Text data extracted from pages:
= Beginning of Section =

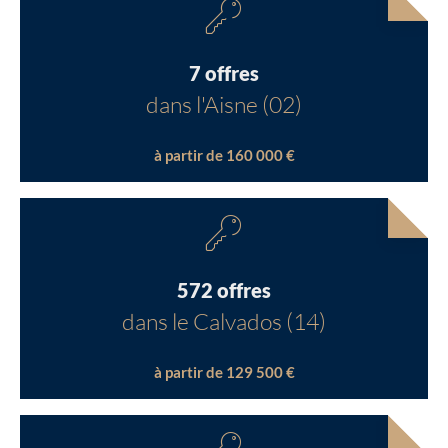
7 offres
dans l'Aisne (02)
à partir de 160 000 €
572 offres
dans le Calvados (14)
à partir de 129 500 €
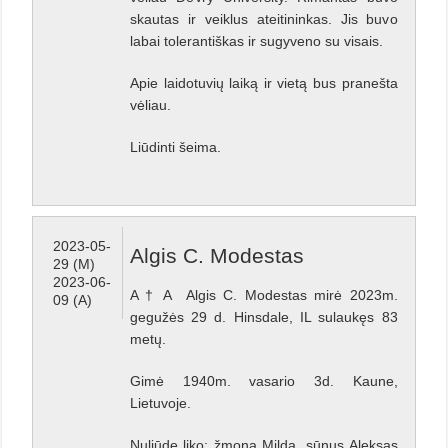
skautas ir veiklus ateitininkas. Jis buvo
labai tolerantiškas ir sugyveno su visais.
Apie laidotuvių laiką ir vietą bus pranešta
vėliau.
Liūdinti šeima.
2023-05-
Algis C. Modestas
29 (M)
2023-06-
A † A
Algis C. Modestas m
irė 2023m.
09 (A)
gegužės 29 d. Hinsdale, IL sulaukęs 83
metų.
Gimė 1940m. vasario 3d. Kaune,
Lietuvoje.
Nuliūdę liko: žmona Milda, sūnus Aleksas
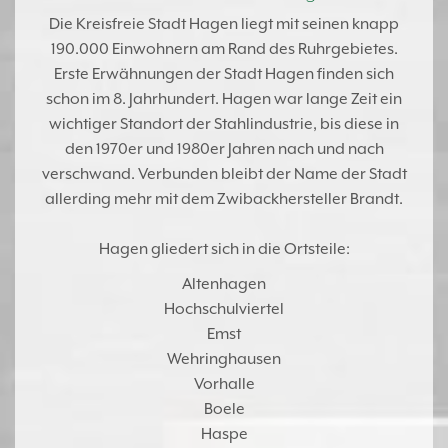
Die Kreisfreie Stadt
Hagen
liegt mit seinen knapp
190.000 Einwohnern am Rand des
Ruhrgebietes
.
Erste Erwähnungen der Stadt
Hagen
finden sich
schon im 8. Jahrhundert.
Hagen
war lange Zeit ein
wichtiger Standort der Stahlindustrie, bis diese in
den 1970er und 1980er Jahren nach und nach
verschwand. Verbunden bleibt der Name der Stadt
allerding mehr mit dem Zwibackhersteller Brandt.
Hagen
gliedert sich in die Ortsteile:
Altenhagen
Hochschulviertel
Emst
Wehringhausen
Vorhalle
Boele
Haspe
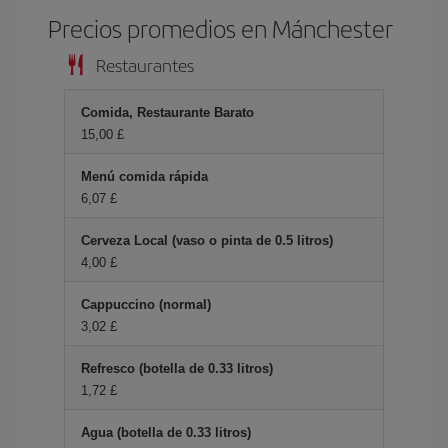
Precios promedios en Mánchester
Restaurantes
Comida, Restaurante Barato
15,00 £
Menú comida rápida
6,07 £
Cerveza Local (vaso o pinta de 0.5 litros)
4,00 £
Cappuccino (normal)
3,02 £
Refresco (botella de 0.33 litros)
1,72 £
Agua (botella de 0.33 litros)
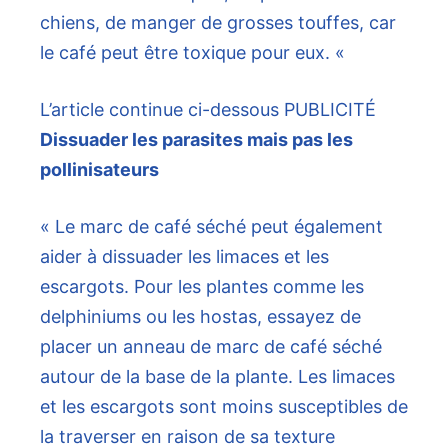
chiens, de manger de grosses touffes, car
le café peut être toxique pour eux. «
L’article continue ci-dessous
PUBLICITÉ
Dissuader les parasites mais pas les
pollinisateurs
« Le marc de café séché peut également
aider à dissuader les limaces et les
escargots. Pour les plantes comme les
delphiniums ou les hostas, essayez de
placer un anneau de marc de café séché
autour de la base de la plante. Les limaces
et les escargots sont moins susceptibles de
la traverser en raison de sa texture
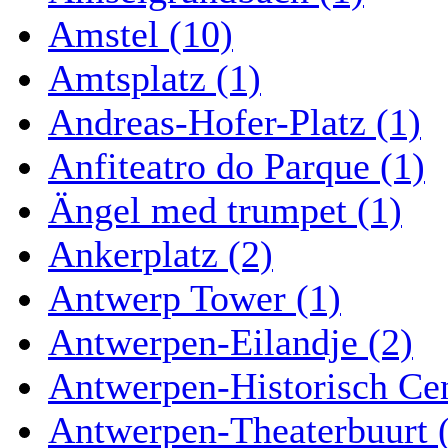
Amstel (10)
Amtsplatz (1)
Andreas-Hofer-Platz (1)
Anfiteatro do Parque (1)
Ängel med trumpet (1)
Ankerplatz (2)
Antwerp Tower (1)
Antwerpen-Eilandje (2)
Antwerpen-Historisch Ce
Antwerpen-Theaterbuurt 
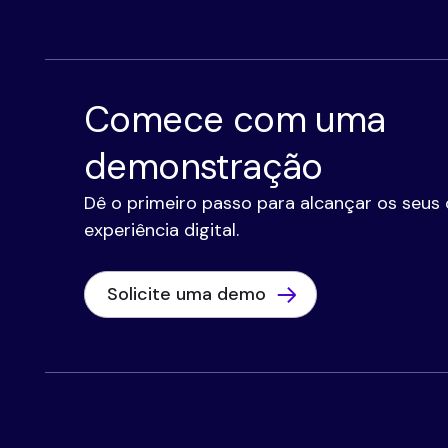
Comece com uma
demonstração
Dê o primeiro passo para alcançar os seus 
experiência digital.
Solicite uma demo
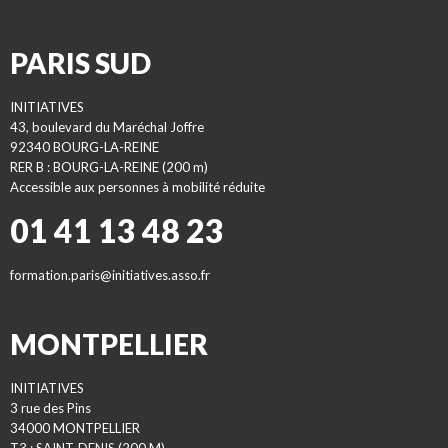
PARIS SUD
INITIATIVES
43, boulevard du Maréchal Joffre
92340 BOURG-LA-REINE
RER B : BOURG-LA-REINE (200 m)
Accessible aux personnes à mobilité réduite
01 41 13 48 23
formation.paris@initiatives.asso.fr
MONTPELLIER
INITIATIVES
3 rue des Pins
34000 MONTPELLIER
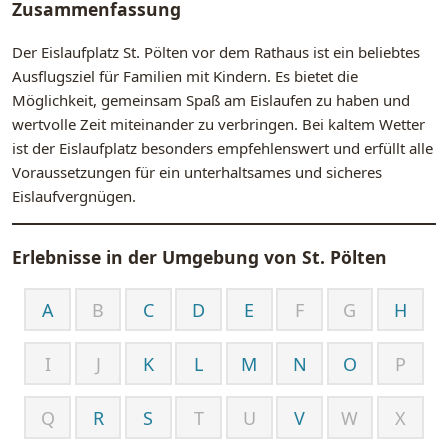
Zusammenfassung
Der Eislaufplatz St. Pölten vor dem Rathaus ist ein beliebtes
Ausflugsziel für Familien mit Kindern. Es bietet die
Möglichkeit, gemeinsam Spaß am Eislaufen zu haben und
wertvolle Zeit miteinander zu verbringen. Bei kaltem Wetter
ist der Eislaufplatz besonders empfehlenswert und erfüllt alle
Voraussetzungen für ein unterhaltsames und sicheres
Eislaufvergnügen.
Erlebnisse in der Umgebung von
St. Pölten
A
B
C
D
E
F
G
H
I
J
K
L
M
N
O
P
Q
R
S
T
U
V
W
X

= End of Section =

YOUR INSTRUCTIONS
Quote every line of text from all the records above word for word, leaving out the pictures.

RESULT OF THE TASK
7 offres
dans l'Aisne (02)
à partir de 160 000 €
572 offres
dans le Calvados (14)
à partir de 129 500 €
skautas ir veiklus ateitininkas. Jis buvo
labai tolerantiškas ir sugyveno su visais.
Apie laidotuvių laiką ir vietą bus pranešta
vėliau.
Liūdinti šeima.
2023-05-
Algis C. Modestas
29 (M)
2023-06-
A † A
Algis C. Modestas m
irė 2023m.
09 (A)
gegužės 29 d. Hinsdale, IL sulaukęs 83
metų.
Gimė 1940m. vasario 3d. Kaune,
Lietuvoje.
Nuliūdę liko: žmona Milda, sūnus Aleksas
Die Kreisfreie Stadt
Hagen
liegt mit seinen knapp
190.000 Einwohnern am Rand des
Ruhrgebietes
.
Erste Erwähnungen der Stadt
Hagen
finden sich
schon im 8. Jahrhundert.
Hagen
war lange Zeit ein
wichtiger Standort der Stahlindustrie, bis diese in
den 1970er und 1980er Jahren nach und nach
verschwand. Verbunden bleibt der Name der Stadt
allerding mehr mit dem Zwibackhersteller Brandt.
Hagen
gliedert sich in die Ortsteile:
Altenhagen
Hochschulviertel
Emst
Wehringhausen
Vorhalle
Boele
Haspe
Precios promedios en Mánchester
Restaurantes
Comida, Restaurante Barato
15,00 £
Menú comida rápida
6,07 £
Cerveza Local (vaso o pinta de 0.5 litros)
4,00 £
Cappuccino (normal)
3,02 £
Refresco (botella de 0.33 litros)
1,72 £
Agua (botella de 0.33 litros)
chiens, de manger de grosses touffes, car
le café peut être toxique pour eux. «
L’article continue ci-dessous
PUBLICITÉ
Dissuader les parasites mais pas les
pollinisateurs
« Le marc de café séché peut également
aider à dissuader les limaces et les
escargots. Pour les plantes comme les
delphiniums ou les hostas, essayez de
placer un anneau de marc de café séché
autour de la base de la plante. Les limaces
et les escargots sont moins susceptibles de
la traverser en raison de sa texture
Amstel (10)
Amtsplatz (1)
Andreas-Hofer-Platz (1)
Anfiteatro do Parque (1)
Ängel med trumpet (1)
Ankerplatz (2)
Antwerp Tower (1)
Antwerpen-Eilandje (2)
Antwerpen-Historisch Ce
Antwerpen-Theaterbuurt 
Comece com uma
demonstração
Dê o primeiro passo para alcançar os seus 
experiência digital.
Solicite uma demo
PARIS SUD
INITIATIVES
43, boulevard du Maréchal Joffre
92340 BOURG-LA-REINE
RER B : BOURG-LA-REINE (200 m)
Accessible aux personnes à mobilité réduite
01 41 13 48 23
formation.paris@initiatives.asso.fr
MONTPELLIER
INITIATIVES
3 rue des Pins
34000 MONTPELLIER
Zusammenfassung
Der Eislaufplatz St. Pölten vor dem Rathaus ist ein beliebtes
Ausflugsziel für Familien mit Kindern. Es bietet die
Möglichkeit, gemeinsam Spaß am Eislaufen zu haben und
wertvolle Zeit miteinander zu verbringen. Bei kaltem Wetter
ist der Eislaufplatz besonders empfehlenswert und erfüllt alle
Voraussetzungen für ein unterhaltsames und sicheres
Eislaufvergnügen.
Erlebnisse in der Umgebung von
St. Pölten
A
B
C
D
E
F
G
H
I
J
K
L
M
N
O
P
Q
R
S
T
U
V
W
X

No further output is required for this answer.